How six female artists in post-revolutionary Mexico broke down the borders between fine art and design

Mexico’s influence on modern art goes beyond Kahlo and Rivera. Clara Porset was a well-connected designer whose US training was heavily influenced by Bauhaus ideas. Returning to Mexico, she fused those ideas with Mexico’s pre-Colombian geometric aesthetic. Famous names like Anni Albers, Ruth Asawa and others followed her lead. Mexico, says the curator, “has never been an isolated place”.

17th September 2019

Robert Frank Revealed the Truth of Postwar America

Frank was widely regarded as the “most influential living photographer “. The Americans, published in 1958 to mixed reviews, is now celebrated as a masterwork.
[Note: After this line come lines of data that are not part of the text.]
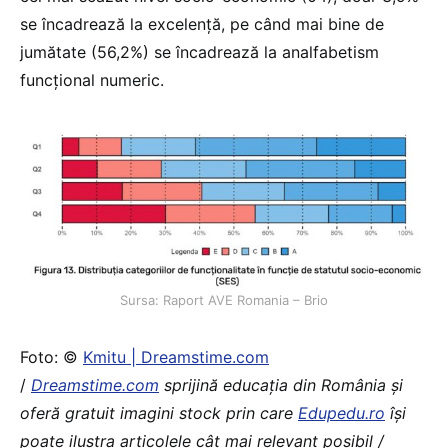
se încadrează la excelență, pe când mai bine de
jumătate (56,2%) se încadrează la analfabetism
funcțional numeric.
Sursa: Raport AVE Romania – Brio
Foto: ©
Kmitu | Dreamstime.com
/
Dreamstime.com
sprijină educaţia din România şi
oferă gratuit imagini stock prin care
Edupedu.ro
îşi
poate ilustra articolele cât mai relevant posibil /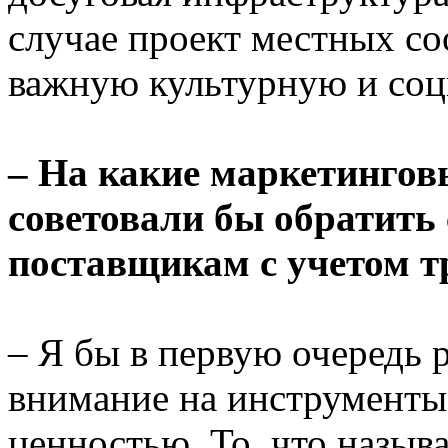
случае проект местных с
важную культурную и со
– На какие маркетинго
советовали бы обратить
поставщикам с учетом т
– Я бы в первую очередь 
внимание на инструменты
ценностью. То, что называ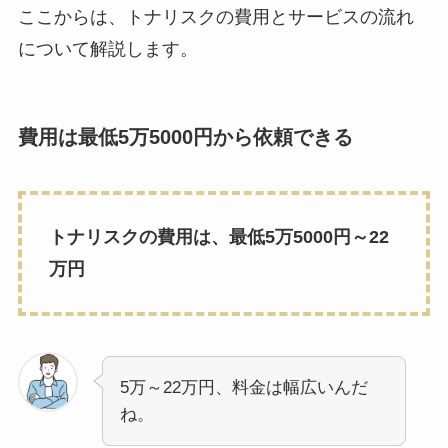
ここからは、トナリスクの費用とサービスの流れ
について解説します。
費用は最低5万5000円から依頼できる
トナリスクの費用は、最低5万5000円～22
万円
5万～22万円、料金は幅広いんだ
ね。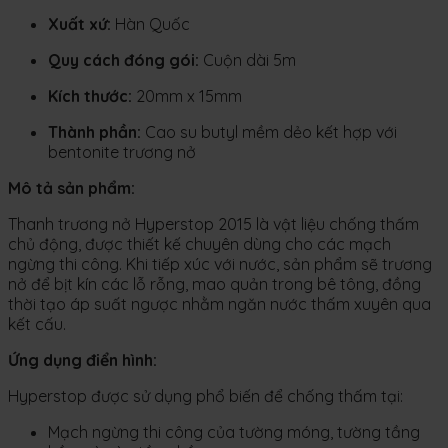
Xuất xứ:
Hàn Quốc
Quy cách đóng gói:
Cuộn dài 5m
Kích thước:
20mm x 15mm
Thành phần:
Cao su butyl mềm dẻo kết hợp với
bentonite trương nở
Mô tả sản phẩm:
Thanh trương nở Hyperstop 2015 là vật liệu chống thấm
chủ động, được thiết kế chuyên dùng cho các mạch
ngừng thi công. Khi tiếp xúc với nước, sản phẩm sẽ trương
nở để bịt kín các lỗ rỗng, mao quản trong bê tông, đồng
thời tạo áp suất ngược nhằm ngăn nước thấm xuyên qua
kết cấu.
Ứng dụng điển hình:
Hyperstop được sử dụng phổ biến để chống thấm tại:
Mạch ngừng thi công của tường móng, tường tầng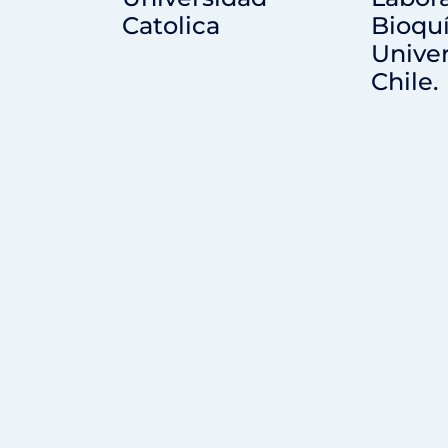
Catolica
Bioqu
Unive
Chile.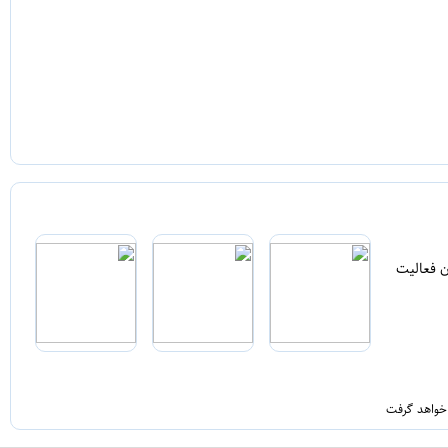
ن فعالیت
 خواهد گرفت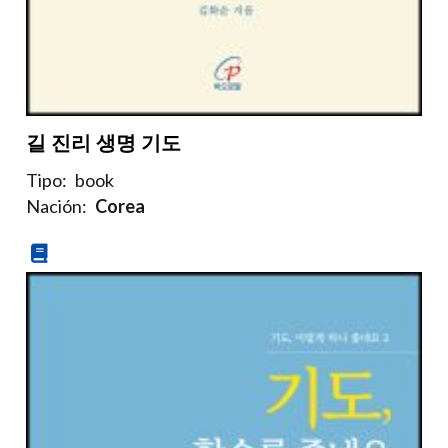
길 진리 생명 기도
Tipo:
book
Nación:
Corea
Its sometimes rough, personally expressive images “shaped the trajectory of 20th-century photography” as well as “embedding “the snapshot aesthetic” into visual culture”. Some of his most renowned images are here.

William Blake: The greatest visionary in 200 years

Blake was baffling two centuries ago and, it seems, remains so. His poetry is dense, his iconic paintings “small and dark and hard to interpret”. Often considered together, the prevailing view is that Blake was primarily a painter. Perhaps we shouldn’t try too hard at interpretation. Perhaps it’s enough that this “isolated visionary” helped inspire English Romanticism and somehow still has resonance today.

The American realism of painter Amy Sherald

Having painted Michelle Obama’s portrait, some things follow – notably higher expectations. Sherald doesn’t seem fazed, holding fast to the idea of painting people like herself “just being themselves … [not] about identity necessarily”. The Obama portrait is about a specific person but her other portraits are less about individuals and more conceptual, ““archetypes” of black experience”.

Winslow Homer was sentimental, and that’s a good thing

Rehabilitating sentimentality. Modernism brought the view that art should be individual and tough. It was not always thus. Nineteenth century artists like Winslow Homer strived for sentimentality and its constituent emotions like compassion, affection, patriotism. Says one  writer, such emotions provide “a sense of connectedness to others and to place. [T]he sentimental is at the core of much of the art we admire and enjoy the most”.

The Disturbing Greatness of Hyman Bloom

With admirers like Pollock and de Kooning, Bloom seemed destined for fame. It didn’t happen. One reason was his choice of still life painting with an odd subject – bodies and body parts. Bloom’s “autopsy paintings”, executed with beautiful colours and technique, are “paradoxes of sensuality and repulsion”. Great they may be but they were never going to be competitive with the exuberance of abstract expressionism.

What the Rise of KAWS Says About the Art World’s Ailments

KAWS, who makes cartoon-based figures, boasts auction room clout and museum shows. Perhaps he will lead street art to credibility, just as Warhol did with Pop. Fine with popular culture icons being used in art, the writer argues that KAWS isn’t “doing a very interesting job of it. KAWS purges the intelligence of popular culture … Unintimidating to viewers and flattering to institutions, [these works] embody art at its most docile”.